Task directions » Retype every entry below without any change.

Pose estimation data
--- START ---
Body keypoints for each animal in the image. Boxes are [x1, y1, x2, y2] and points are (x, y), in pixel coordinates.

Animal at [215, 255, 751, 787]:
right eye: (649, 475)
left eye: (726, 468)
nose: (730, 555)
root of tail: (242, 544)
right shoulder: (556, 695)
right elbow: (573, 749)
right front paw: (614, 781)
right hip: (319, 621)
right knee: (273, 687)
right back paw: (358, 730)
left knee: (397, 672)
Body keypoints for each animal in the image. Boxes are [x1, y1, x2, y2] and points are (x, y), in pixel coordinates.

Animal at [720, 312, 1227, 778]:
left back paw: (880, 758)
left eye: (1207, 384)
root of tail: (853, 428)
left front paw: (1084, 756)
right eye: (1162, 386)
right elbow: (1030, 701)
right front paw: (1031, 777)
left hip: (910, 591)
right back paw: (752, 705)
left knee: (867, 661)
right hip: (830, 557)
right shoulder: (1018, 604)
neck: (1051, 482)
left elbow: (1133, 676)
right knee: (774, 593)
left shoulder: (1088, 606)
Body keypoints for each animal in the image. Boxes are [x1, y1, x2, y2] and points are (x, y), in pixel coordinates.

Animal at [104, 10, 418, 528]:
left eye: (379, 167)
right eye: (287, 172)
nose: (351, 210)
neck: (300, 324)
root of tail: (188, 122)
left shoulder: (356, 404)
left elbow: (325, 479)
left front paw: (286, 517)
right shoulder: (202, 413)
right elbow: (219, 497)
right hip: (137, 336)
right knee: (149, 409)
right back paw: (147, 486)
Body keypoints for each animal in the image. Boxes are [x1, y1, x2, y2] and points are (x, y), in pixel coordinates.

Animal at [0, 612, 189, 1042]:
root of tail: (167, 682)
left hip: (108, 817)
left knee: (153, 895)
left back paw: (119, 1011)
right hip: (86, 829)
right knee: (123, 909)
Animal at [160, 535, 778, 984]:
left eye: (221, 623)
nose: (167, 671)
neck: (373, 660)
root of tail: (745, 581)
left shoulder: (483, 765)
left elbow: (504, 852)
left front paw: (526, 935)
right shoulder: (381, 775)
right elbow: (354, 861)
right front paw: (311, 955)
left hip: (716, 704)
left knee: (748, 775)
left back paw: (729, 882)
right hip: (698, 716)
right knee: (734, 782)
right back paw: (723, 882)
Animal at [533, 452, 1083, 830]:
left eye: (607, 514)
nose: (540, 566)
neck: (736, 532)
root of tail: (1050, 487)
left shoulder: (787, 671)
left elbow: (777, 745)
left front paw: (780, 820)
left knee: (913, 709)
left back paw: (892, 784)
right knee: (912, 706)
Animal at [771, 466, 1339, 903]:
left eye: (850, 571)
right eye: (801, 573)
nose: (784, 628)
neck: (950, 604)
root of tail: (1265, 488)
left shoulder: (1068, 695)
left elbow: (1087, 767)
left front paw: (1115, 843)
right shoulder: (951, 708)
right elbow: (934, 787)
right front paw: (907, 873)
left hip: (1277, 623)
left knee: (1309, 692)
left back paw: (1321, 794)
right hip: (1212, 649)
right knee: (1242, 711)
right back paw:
--- END ---
Output of the task »
Body keypoints for each animal in the image. Boxes are [x1, y1, x2, y2] and points are (x, y), in pixel coordinates.

Animal at [215, 255, 751, 787]:
right eye: (649, 475)
left eye: (726, 468)
nose: (730, 555)
root of tail: (242, 544)
right shoulder: (556, 695)
right elbow: (573, 749)
right front paw: (614, 781)
right hip: (319, 621)
right knee: (273, 687)
right back paw: (358, 730)
left knee: (397, 672)
Body keypoints for each animal in the image. Boxes are [x1, y1, x2, y2] and points are (x, y), in pixel coordinates.

Animal at [720, 312, 1227, 778]:
left back paw: (880, 758)
left eye: (1207, 384)
root of tail: (853, 428)
left front paw: (1084, 756)
right eye: (1162, 386)
right elbow: (1030, 701)
right front paw: (1031, 777)
left hip: (910, 591)
right back paw: (752, 705)
left knee: (867, 661)
right hip: (830, 557)
right shoulder: (1018, 604)
neck: (1051, 482)
left elbow: (1133, 676)
right knee: (774, 593)
left shoulder: (1088, 606)
Body keypoints for each animal in the image. Boxes are [x1, y1, x2, y2] and points are (x, y), in pixel coordinates.

Animal at [104, 10, 418, 528]:
left eye: (379, 167)
right eye: (287, 172)
nose: (351, 210)
neck: (300, 324)
root of tail: (188, 122)
left shoulder: (356, 404)
left elbow: (325, 479)
left front paw: (286, 517)
right shoulder: (202, 413)
right elbow: (219, 497)
right hip: (137, 336)
right knee: (149, 409)
right back paw: (147, 486)
Body keypoints for each animal in the image. Boxes are [x1, y1, x2, y2] and points are (x, y), in pixel coordinates.

Animal at [0, 612, 189, 1042]:
root of tail: (167, 682)
left hip: (108, 817)
left knee: (153, 895)
left back paw: (119, 1011)
right hip: (86, 829)
right knee: (123, 909)
Animal at [160, 535, 778, 984]:
left eye: (221, 623)
nose: (167, 671)
neck: (373, 660)
root of tail: (745, 581)
left shoulder: (483, 765)
left elbow: (504, 852)
left front paw: (526, 935)
right shoulder: (381, 775)
right elbow: (354, 861)
right front paw: (311, 955)
left hip: (716, 704)
left knee: (748, 775)
left back paw: (729, 882)
right hip: (698, 716)
right knee: (734, 782)
right back paw: (723, 882)
Animal at [533, 452, 1083, 830]:
left eye: (607, 514)
nose: (540, 566)
neck: (736, 532)
root of tail: (1050, 487)
left shoulder: (787, 671)
left elbow: (777, 745)
left front paw: (780, 820)
left knee: (913, 709)
left back paw: (892, 784)
right knee: (912, 706)
Animal at [771, 466, 1339, 903]:
left eye: (850, 571)
right eye: (801, 573)
nose: (784, 628)
neck: (950, 604)
root of tail: (1265, 488)
left shoulder: (1068, 695)
left elbow: (1087, 767)
left front paw: (1115, 843)
right shoulder: (951, 708)
right elbow: (934, 787)
right front paw: (907, 873)
left hip: (1277, 623)
left knee: (1309, 692)
left back paw: (1321, 794)
right hip: (1212, 649)
right knee: (1242, 711)
right back paw:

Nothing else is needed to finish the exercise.